Work task: Across the records below, count the lines that contain "investigación" and write down only the count.

Stored items:
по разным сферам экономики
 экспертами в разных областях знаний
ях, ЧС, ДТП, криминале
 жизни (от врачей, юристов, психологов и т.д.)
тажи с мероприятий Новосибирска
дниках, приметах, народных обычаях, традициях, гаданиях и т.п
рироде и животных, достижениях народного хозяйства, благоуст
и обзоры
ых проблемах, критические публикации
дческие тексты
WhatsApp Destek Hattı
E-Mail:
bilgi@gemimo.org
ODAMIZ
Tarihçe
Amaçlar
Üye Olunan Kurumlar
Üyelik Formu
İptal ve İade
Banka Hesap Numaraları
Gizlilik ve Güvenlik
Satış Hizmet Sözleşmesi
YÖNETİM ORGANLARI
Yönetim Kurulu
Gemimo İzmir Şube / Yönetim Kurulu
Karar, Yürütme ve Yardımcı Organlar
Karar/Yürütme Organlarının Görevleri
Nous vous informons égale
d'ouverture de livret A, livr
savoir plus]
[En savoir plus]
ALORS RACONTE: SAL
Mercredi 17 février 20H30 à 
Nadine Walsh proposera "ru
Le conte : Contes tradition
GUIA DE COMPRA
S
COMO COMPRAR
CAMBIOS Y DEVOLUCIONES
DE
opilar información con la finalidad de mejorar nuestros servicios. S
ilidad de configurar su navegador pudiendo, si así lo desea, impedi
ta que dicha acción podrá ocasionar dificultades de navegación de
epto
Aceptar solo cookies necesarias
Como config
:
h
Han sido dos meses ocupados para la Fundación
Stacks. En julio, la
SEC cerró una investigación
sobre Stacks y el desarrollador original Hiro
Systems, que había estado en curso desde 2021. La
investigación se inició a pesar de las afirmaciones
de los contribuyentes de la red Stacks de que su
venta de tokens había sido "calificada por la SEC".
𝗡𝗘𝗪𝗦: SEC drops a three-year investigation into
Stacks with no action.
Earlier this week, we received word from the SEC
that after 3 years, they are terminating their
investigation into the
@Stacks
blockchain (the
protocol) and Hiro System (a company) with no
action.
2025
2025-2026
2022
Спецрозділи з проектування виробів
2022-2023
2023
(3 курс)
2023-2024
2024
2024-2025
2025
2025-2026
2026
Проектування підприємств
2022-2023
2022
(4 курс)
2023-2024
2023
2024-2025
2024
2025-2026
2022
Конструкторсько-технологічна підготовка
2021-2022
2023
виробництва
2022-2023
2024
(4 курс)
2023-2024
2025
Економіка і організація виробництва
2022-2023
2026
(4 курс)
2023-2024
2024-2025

* * *

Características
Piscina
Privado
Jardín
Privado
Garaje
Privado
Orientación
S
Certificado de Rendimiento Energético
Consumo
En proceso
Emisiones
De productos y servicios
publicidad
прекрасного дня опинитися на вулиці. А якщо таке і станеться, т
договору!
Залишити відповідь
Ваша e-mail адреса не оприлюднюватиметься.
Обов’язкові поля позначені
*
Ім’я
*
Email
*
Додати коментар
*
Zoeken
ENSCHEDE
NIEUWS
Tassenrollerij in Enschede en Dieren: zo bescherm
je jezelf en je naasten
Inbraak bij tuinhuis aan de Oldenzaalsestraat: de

Answer space: 2